4-) Solskjaer’in “Bu kadroya ilaç yetmez, kapsamlı bir ameliyat yapılması gerekli” görüşünü nasıl değerlendiriyorsunuz?
GÜNTEKİN ONAY: EVVEL KENDi iŞiNi YAPSIN SONRA AMELiYATTAN BAHSETSiN
Solskjaer anlamsız tercihleriyle eldeki en büyük gaye Türkiye Kupası’nı Göztepe karşısında kaybetti. Yetmezmiş gibi ligde de haftalardır kazanamayan Samsunspor’u hâlâ geride bırakamadı. Norveçli teknik adam evvel alana en güçlü kadrosu sürecek, İmmobile’nin performansını artıracak, kadrosunu üst düzeyde maçlara hazırlayacak, oyunu üste taşıyacak, ondan sonra ameliyattan bahsedecek. Solskjaer’in bu ameliyatı yapabilecek kapasitede bir cerrah olup olmadığı tartışılır. Evvel kendi işini yapsın.
MEHMET ARSLAN: SOLSKJAER KALIP KADROYU DEĞiŞTiRMELi
Başkan değişti, teknik adam değişti fakat Beşiktaş’ın sıkıntıları değişmedi. Yeni bir yapılanmaya ve takım değişimine gereksinimleri var. Bakın takıma ve bu takımdan kaç oyuncuyu Fenerbahçe ya da Galatasaray’da oynatırsınız diye düşünün. En fazla bir ya da iki. E o vakit nasıl başarılı olacak bu kadro?
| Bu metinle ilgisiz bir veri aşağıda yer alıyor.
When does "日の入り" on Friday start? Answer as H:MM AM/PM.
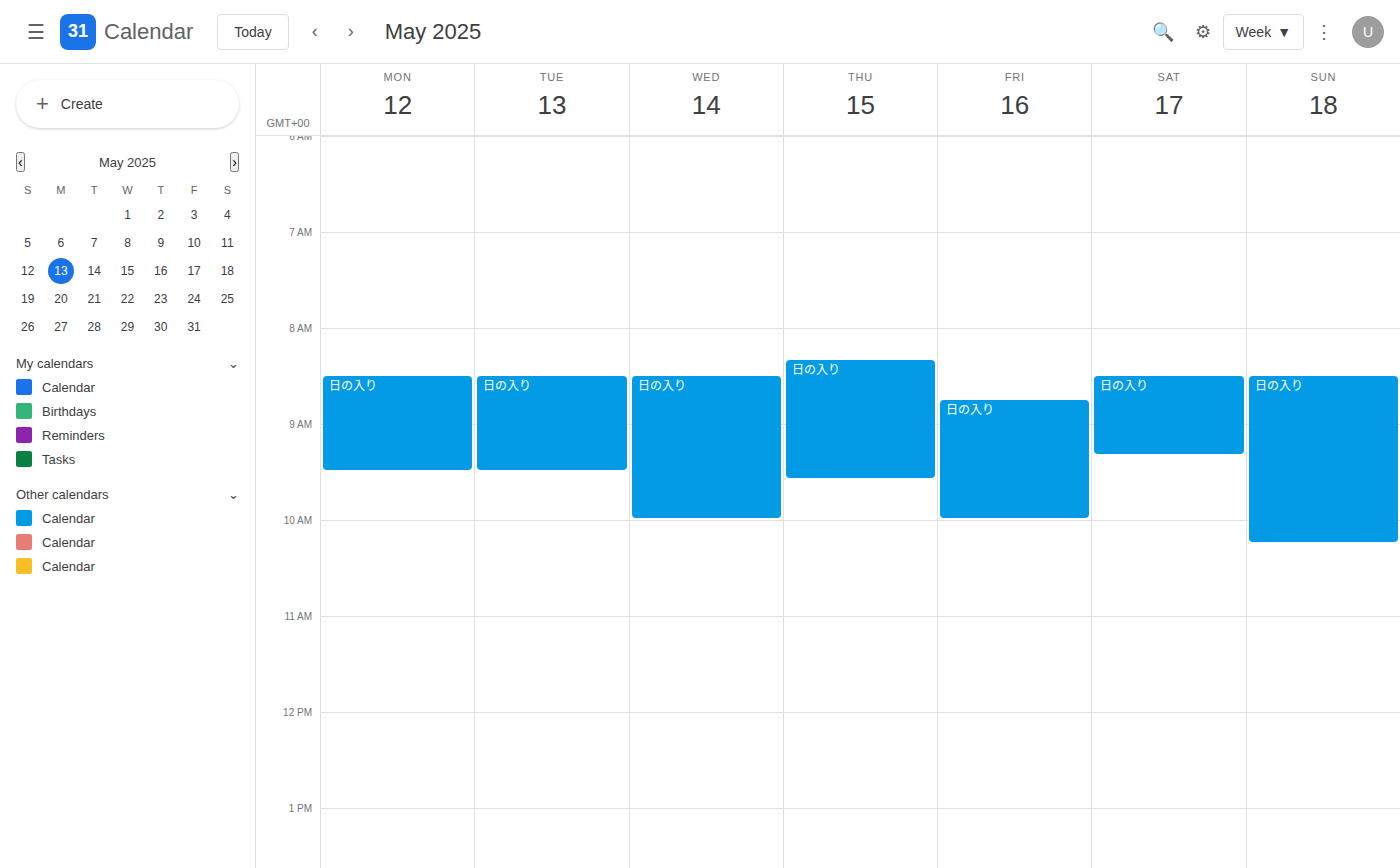
8:45 AM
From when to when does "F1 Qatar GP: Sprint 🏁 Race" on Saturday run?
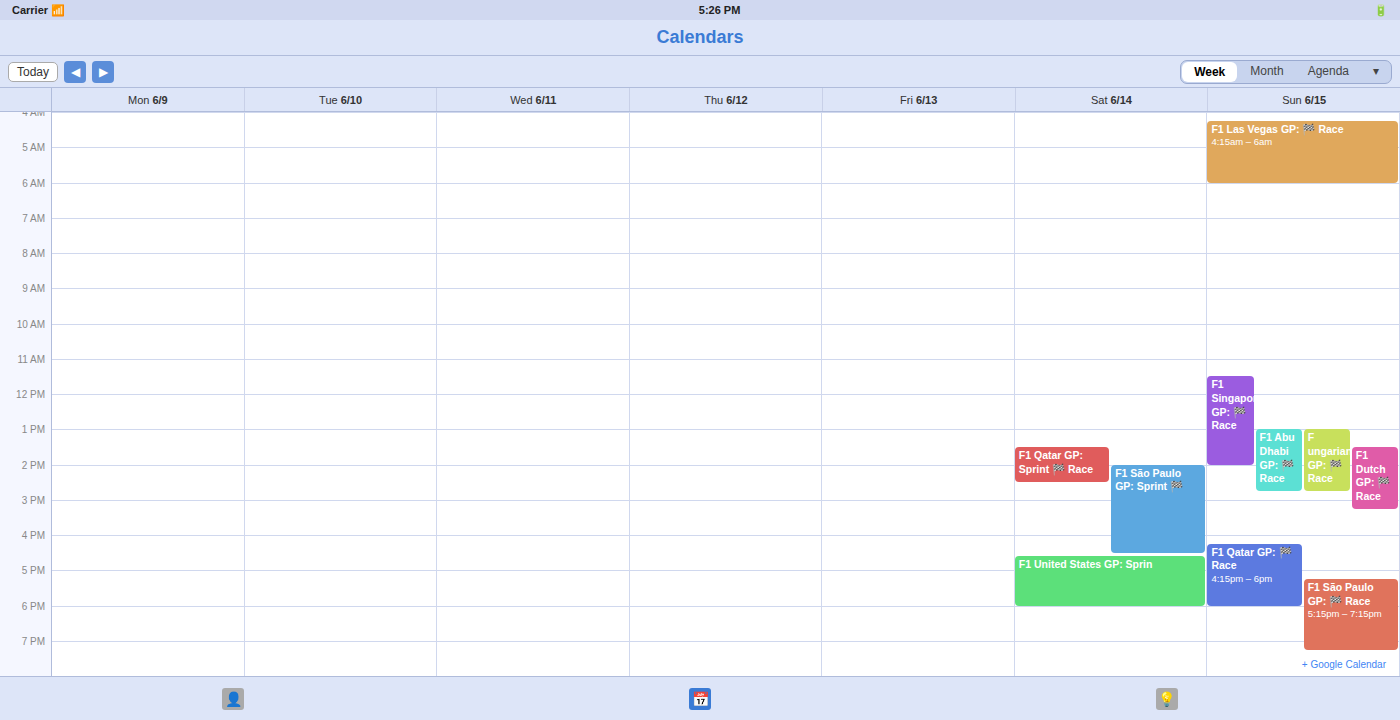
1:30 PM to 2:30 PM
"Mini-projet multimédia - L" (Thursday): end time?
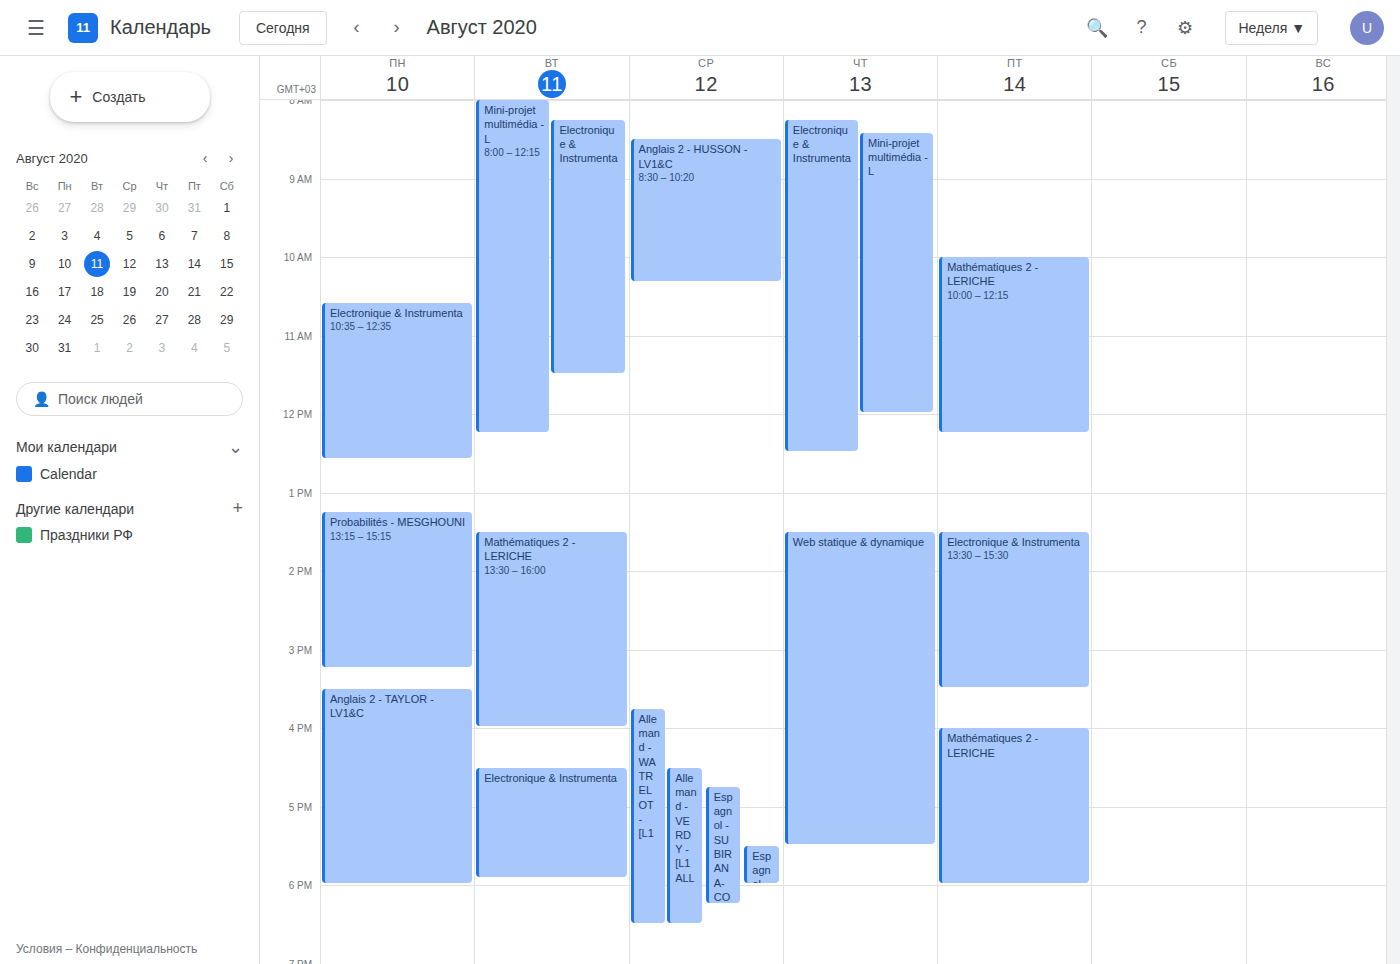
12:00 PM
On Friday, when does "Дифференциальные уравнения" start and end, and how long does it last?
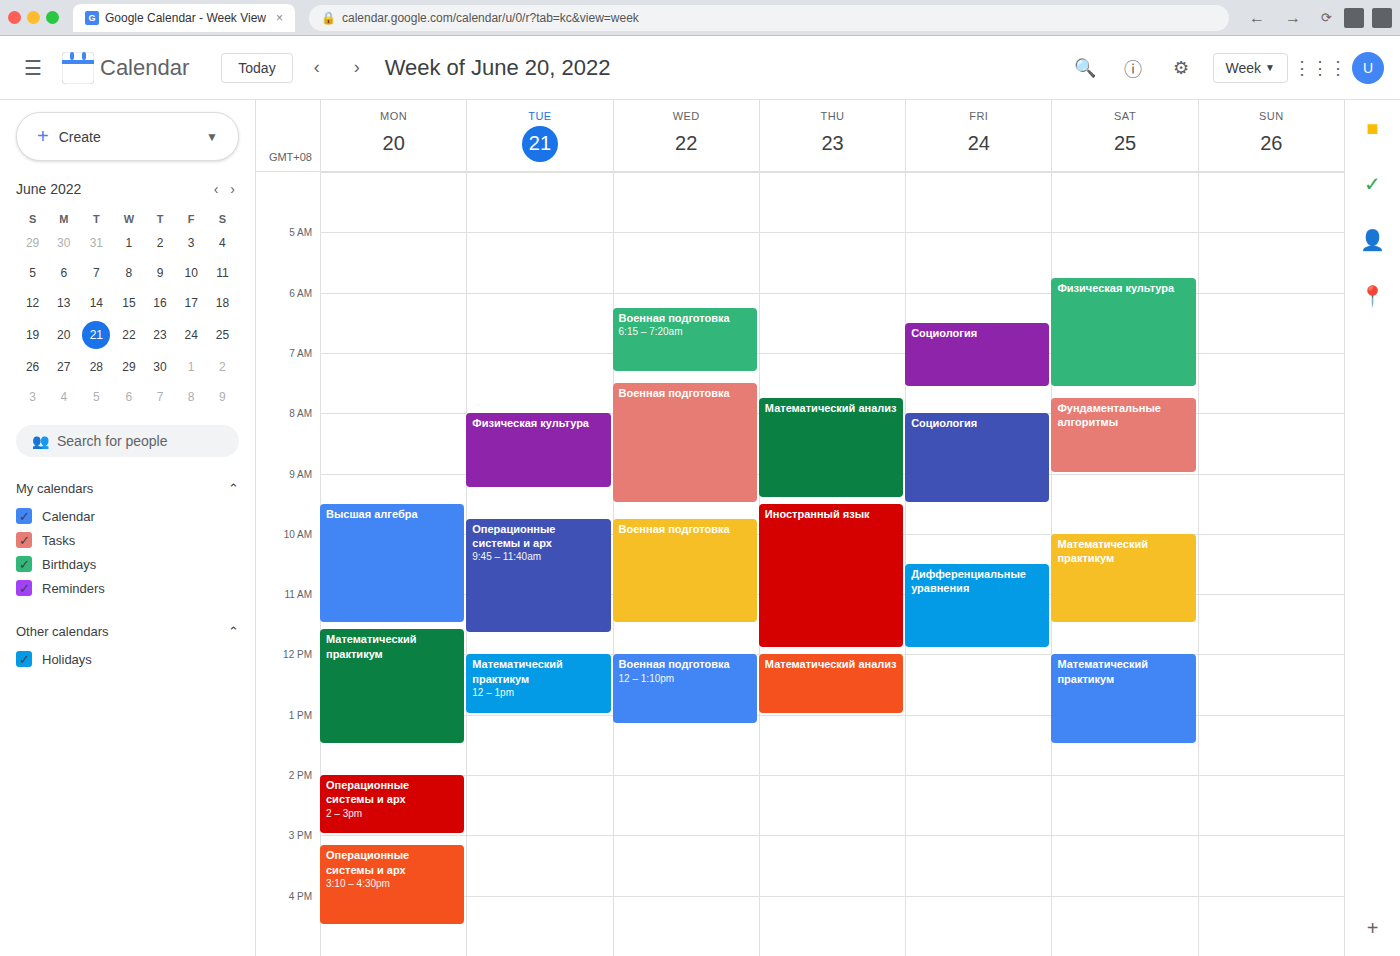
10:30 AM to 11:55 AM, 1 hour 25 minutes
Ben tek deva görüyorum; Solskajer’i grubun başında tutup onun görüşleri doğrultusunda yeni bir yapılanma. Son talihi bu Beşiktaş’ın. Aksi halde iki kadrolu ligimiz iyi olsun.
FIRAT AYDINUS: SORUNU TEŞHiS ETTi VE TAHLİLİ AÇIKLADI
Puan tablosunun birinci beş sırasında yer alan kadrolara üstünlük sağlayıp, Başakşehir ve gibisi maçlarda uğraştan azim ve hırstan mahrum oynayan futbolcu topluluğu için Solskjaer çok açık ve net olarak teşhisi koymuş. “Bu gruba ameliyat gerekli” cümlesi, “Önümüzdeki dönem prestijiyle şayet benimle devam edilecekse bu grupta esaslı bir revizyon şart” kanısının bir söz formuydu.
MEHMET ARSLAN: BiRÇOK OYUNCU EMEKLi GENERAL KIVAMINDA
Yıllar evvel Ralf Rangnick, Manchester United için çok benzeri bir teşhis yapmıştı: “Bu kadro antrene edilemez. Bu ekibe ilaç yetmez, açık kalp ameliyatı gerekli…”O Manchester’ın da hocalığını yapan Solskjaer’in şanssızlığı galiba, tekrar emsal biçimde antrene edilmesi sıkıntı bir oyuncu kümesiyle İstanbul’da. Beşiktaş’ta birçok oyuncu emekli general kıvamında. Top varsa var, topsuz oyunda kayboluyorlar. Savaş eksik, gayret eksik, yenilgiye isyan yok, itiraz yok. Yani Solskjaer’in tespiti hakikat.